Crossrail station, Tottenham Court Road. Credit: Crossrail
It was a brave decision by Transport for London to use LEDs to light the stations, escalator shafts and concourses of the new Crossrail Line (aka the Elizabeth Line). All the more so when you consider the decision was taken about five years ago, when LED technology was relatively new to the lighting mainstream.
‘Crossrail is the first major sub-surface infrastructure project to be lit entirely by LEDs,’ says Paul Kerrigan, Crossrail MEP engineer (lead electrical), the man responsible for line-wide lighting solutions and uninterruptible power supply (UPS).

[Collected data]
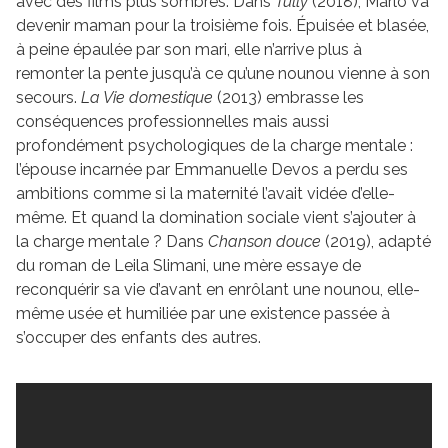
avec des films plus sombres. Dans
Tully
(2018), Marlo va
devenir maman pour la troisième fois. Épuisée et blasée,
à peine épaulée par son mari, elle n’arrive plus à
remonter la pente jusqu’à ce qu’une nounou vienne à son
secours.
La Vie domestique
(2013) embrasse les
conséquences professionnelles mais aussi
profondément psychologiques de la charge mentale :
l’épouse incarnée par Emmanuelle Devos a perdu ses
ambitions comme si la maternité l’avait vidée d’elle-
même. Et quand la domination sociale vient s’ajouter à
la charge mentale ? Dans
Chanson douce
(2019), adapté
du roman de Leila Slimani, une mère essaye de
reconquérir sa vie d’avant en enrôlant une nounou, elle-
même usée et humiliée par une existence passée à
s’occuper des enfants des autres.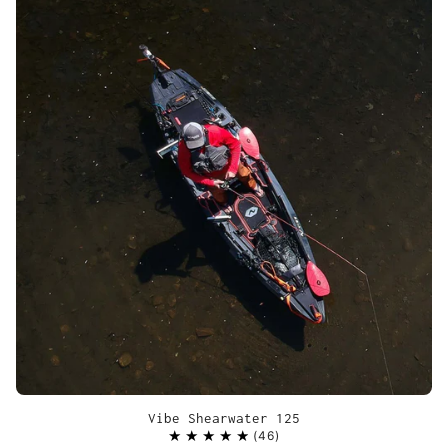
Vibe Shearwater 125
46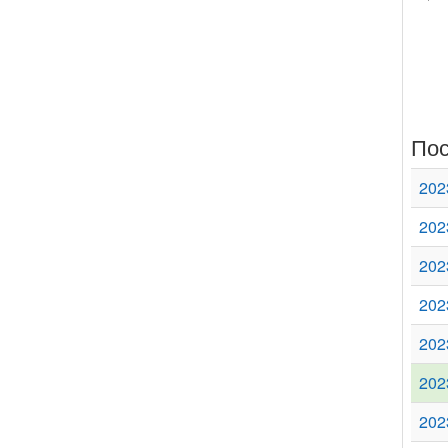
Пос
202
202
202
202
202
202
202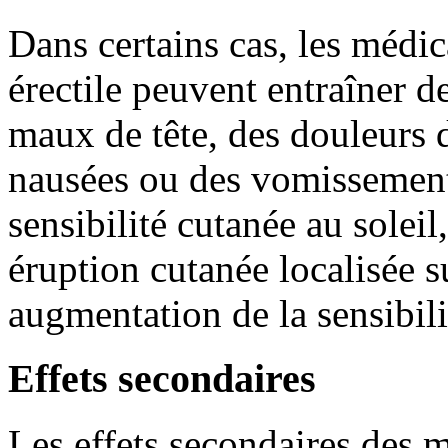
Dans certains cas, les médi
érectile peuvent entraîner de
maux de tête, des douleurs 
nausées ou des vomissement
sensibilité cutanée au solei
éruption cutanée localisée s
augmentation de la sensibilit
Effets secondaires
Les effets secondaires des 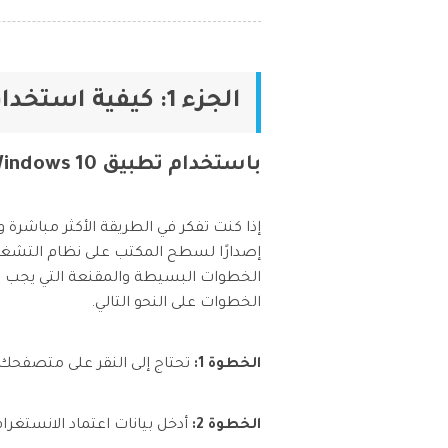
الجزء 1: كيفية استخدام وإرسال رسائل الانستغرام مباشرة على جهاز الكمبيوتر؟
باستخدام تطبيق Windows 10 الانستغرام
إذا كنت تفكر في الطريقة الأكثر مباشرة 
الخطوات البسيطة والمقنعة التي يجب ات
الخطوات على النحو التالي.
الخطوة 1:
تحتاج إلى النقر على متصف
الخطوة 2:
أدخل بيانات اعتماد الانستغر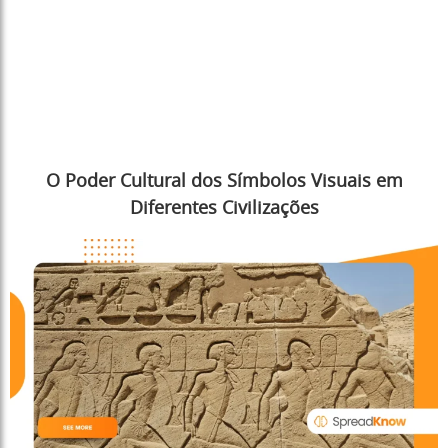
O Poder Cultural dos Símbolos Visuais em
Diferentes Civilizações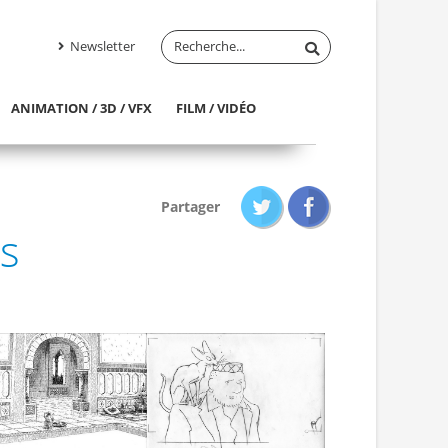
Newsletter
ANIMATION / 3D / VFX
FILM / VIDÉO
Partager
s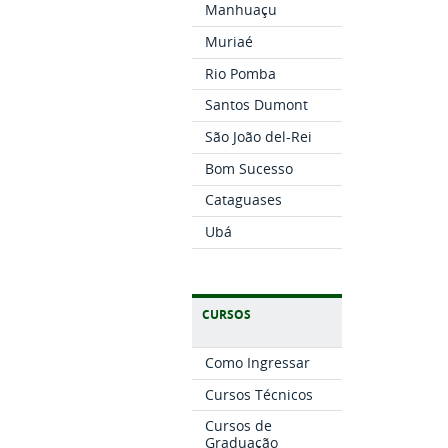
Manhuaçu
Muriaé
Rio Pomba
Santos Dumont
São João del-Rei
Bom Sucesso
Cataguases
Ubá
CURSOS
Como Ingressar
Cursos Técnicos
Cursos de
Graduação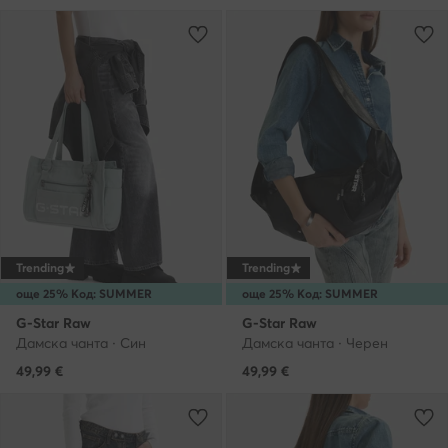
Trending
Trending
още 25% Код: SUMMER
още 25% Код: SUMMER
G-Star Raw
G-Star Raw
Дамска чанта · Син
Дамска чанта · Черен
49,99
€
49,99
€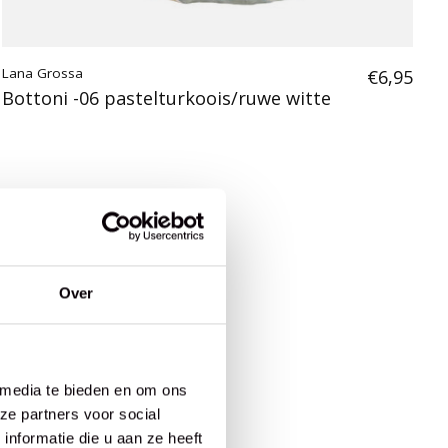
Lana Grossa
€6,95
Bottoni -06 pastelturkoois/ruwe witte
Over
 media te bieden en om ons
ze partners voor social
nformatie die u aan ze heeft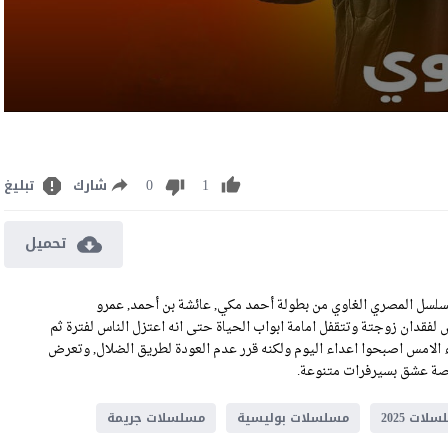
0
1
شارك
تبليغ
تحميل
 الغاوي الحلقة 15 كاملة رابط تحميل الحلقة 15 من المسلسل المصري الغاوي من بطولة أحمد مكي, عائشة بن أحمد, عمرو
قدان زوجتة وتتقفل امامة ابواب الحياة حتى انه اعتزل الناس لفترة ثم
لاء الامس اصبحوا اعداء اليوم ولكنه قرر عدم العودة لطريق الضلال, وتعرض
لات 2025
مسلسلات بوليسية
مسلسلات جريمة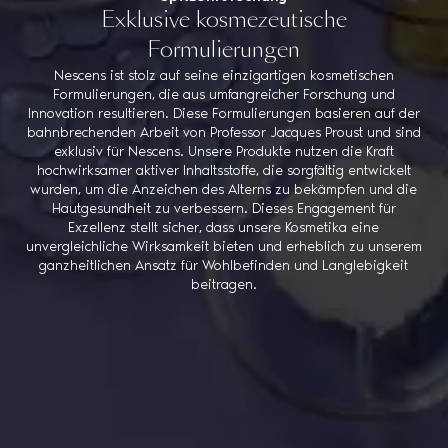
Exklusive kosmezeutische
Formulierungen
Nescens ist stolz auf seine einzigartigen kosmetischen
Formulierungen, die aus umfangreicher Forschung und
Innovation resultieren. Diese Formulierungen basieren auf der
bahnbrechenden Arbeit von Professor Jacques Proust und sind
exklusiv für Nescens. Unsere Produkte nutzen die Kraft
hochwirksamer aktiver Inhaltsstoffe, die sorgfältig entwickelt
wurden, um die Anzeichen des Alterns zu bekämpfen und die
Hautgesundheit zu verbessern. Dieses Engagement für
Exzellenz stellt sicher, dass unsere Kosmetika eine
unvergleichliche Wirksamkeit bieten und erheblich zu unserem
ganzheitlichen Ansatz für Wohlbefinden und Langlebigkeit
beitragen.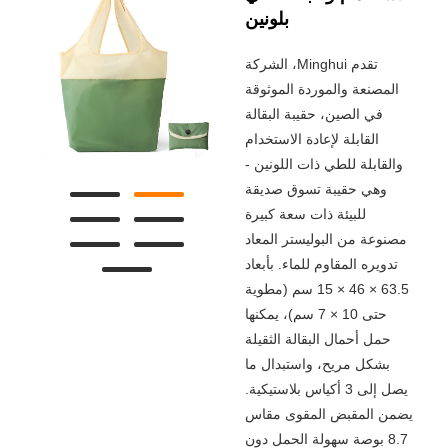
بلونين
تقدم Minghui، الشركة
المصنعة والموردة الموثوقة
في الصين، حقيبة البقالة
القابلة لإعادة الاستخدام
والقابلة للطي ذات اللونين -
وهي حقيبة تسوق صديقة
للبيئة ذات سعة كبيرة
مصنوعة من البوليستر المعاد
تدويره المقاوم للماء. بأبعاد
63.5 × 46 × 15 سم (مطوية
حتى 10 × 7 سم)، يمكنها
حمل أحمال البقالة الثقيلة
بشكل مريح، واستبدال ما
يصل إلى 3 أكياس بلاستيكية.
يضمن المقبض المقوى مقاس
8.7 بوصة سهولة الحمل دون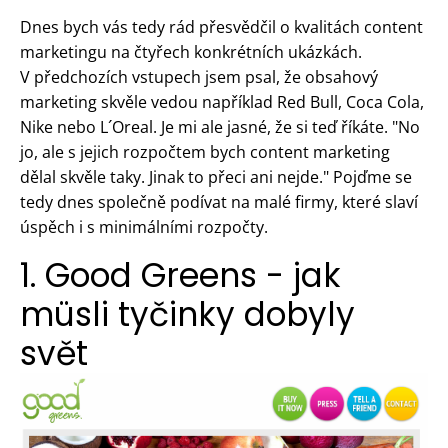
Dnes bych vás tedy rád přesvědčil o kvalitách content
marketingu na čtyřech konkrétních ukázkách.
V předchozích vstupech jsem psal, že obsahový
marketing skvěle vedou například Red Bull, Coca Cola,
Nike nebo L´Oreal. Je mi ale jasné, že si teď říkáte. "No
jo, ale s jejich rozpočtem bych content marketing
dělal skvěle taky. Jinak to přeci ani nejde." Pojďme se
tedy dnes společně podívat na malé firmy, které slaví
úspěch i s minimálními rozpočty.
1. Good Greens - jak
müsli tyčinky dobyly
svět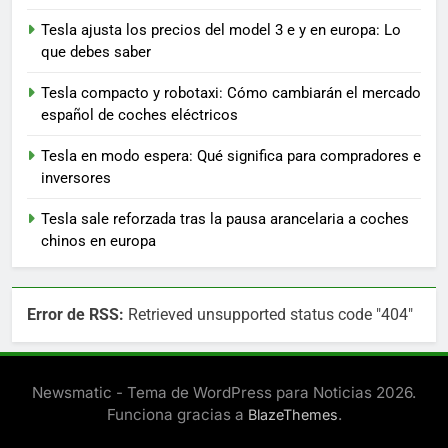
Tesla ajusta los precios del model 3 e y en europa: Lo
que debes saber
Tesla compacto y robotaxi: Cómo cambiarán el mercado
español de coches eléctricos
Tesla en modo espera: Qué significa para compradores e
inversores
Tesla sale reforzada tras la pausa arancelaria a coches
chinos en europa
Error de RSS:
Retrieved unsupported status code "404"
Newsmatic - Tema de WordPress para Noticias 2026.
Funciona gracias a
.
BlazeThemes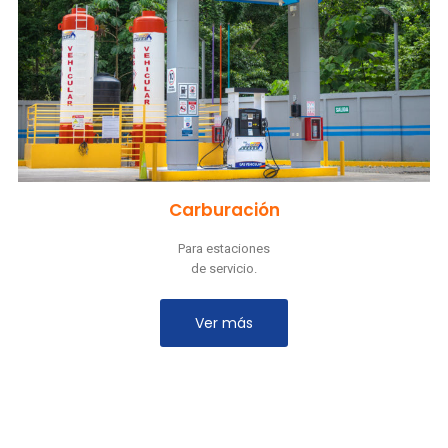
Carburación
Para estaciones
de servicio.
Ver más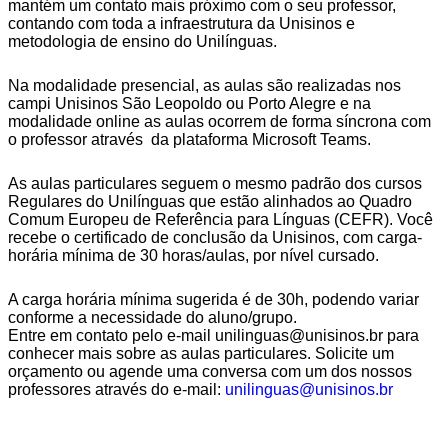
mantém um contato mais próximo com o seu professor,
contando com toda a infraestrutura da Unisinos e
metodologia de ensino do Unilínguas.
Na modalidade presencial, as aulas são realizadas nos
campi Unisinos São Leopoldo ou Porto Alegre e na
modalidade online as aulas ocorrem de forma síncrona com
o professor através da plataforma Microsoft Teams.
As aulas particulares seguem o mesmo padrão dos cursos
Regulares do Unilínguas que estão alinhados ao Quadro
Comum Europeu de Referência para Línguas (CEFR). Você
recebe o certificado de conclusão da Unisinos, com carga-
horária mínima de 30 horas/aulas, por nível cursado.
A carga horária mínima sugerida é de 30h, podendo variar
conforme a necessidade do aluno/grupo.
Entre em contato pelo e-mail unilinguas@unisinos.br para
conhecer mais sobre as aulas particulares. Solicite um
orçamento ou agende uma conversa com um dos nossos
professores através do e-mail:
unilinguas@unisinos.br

- **INSTRUCTIONS TO FOLLOW**: Rewrite the stretch from "Crossrail station, Tottenham" through "the lighting mainstream." of the Crossrail lighting text, putting "TfL" in place of "Transport for London".

- **TASK ANSWER**:
Crossrail station, Tottenham Court Road. Credit: Crossrail
It was a brave decision by TfL to use LEDs to light the stations, escalator shafts and concourses of the new Crossrail Line (aka the Elizabeth Line). All the more so when you consider the decision was taken about five years ago, when LED technology was relatively new to the lighting mainstream.